Friday, October 6, 2006

The Queen (***3/4)

Director Stephen Frears (Dirty Pretty Things, Dangerous Liaisons, The Grifters), whose filmography has delved into seemingly all sides of the class divisions in Britain, depicts the top of the upper crust and how they reacted to the death of Princess Diana in 1997. Helen Mirren, whose previous role was as Elizabeth I in a TV movie, plays the titular Elizabeth II, and Michael Sheen the newly installed prime minister, Tony Blair. The script is by Peter Morgan, whose work is concurrently on view in The Last King of Scotland.
+  For the crown, the death of Diana represented an unprecedented quandary. Having divorced Prince Charles, she was no longer, technically, a royal. Nor were Elizabeth and, especially, her imperious husband Phillip, inclined to celebrate the life of someone they’d come to regard most uncharitably. Instead, they holed up in their country estate. The contrast between the young prime minister and the aging queen mirrors the gulf between the royals’ and the public’s view of the crown’s role in the age of celebrity. In other words, the people expected a gesture of grief to mirror theirs. I’ve never understood myself why an accident of birth should make someone worthy of all that attention, which put me in the odd position of relating, in this case, to the queen’s stance. Yet if I can’t say Frears made me
understand the depth of feeling engendered by the martyred princess, he does make it palpable. Mixing real footage with the fictional helps convey the genuine sadness felt by millions.

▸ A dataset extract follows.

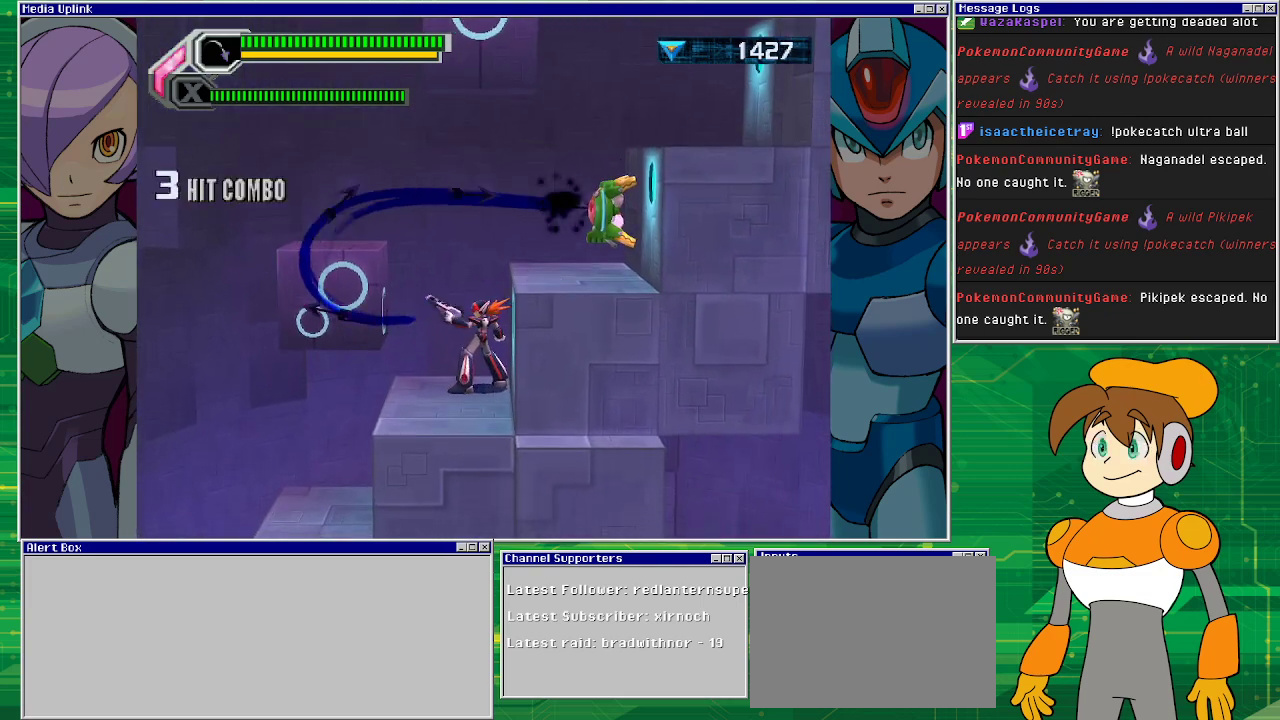
{"buttons": [], "left_stick": "center", "events": [[33, "SQUARE", "down"], [133, "SQUARE", "up"], [200, "SQUARE", "down"], [300, "SQUARE", "up"], [333, "SQUARE", "down"], [433, "SQUARE", "up"]]}
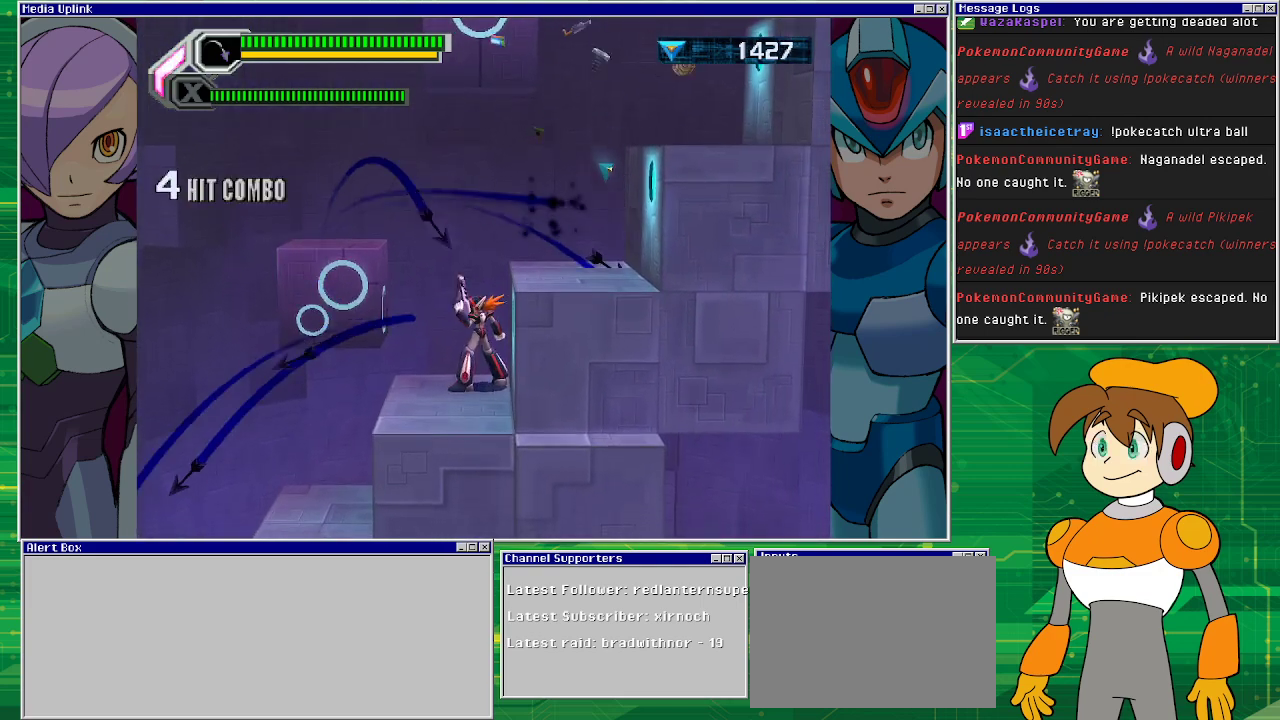
{"buttons": ["DPAD_RIGHT"], "left_stick": "center", "events": [[100, "CROSS", "down"], [300, "DPAD_RIGHT", "down"], [400, "CROSS", "up"]]}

   Of course, a great deal attention will deservedly focus on Mirren, whose Elizabeth is a believable mix of the earthy (she drives her own Range Rover) and the reserved. Sheen is a pretty effective Blair, although in his earliest scene, meeting the queen, he seems such a Pee Wee Herman-esque pipsqueak that it seemed hard to believe this was a man who’d just won a landslide victory. Nonetheless, the movie winds up as a mash note to an emerging statesman, with only the queen’s comment in the epilogue alluding to Blair’s now-sullied reputation.
 - Just once or twice I thought the movie was slow as it inexorably leads toward the self-abnegation by the monarch.
= ***1/2 Not quite a political film, not quite a biographical one, this is a blend of character drama and cultural history lesson that made me interested in an episode I’d utterly ignored when it happened.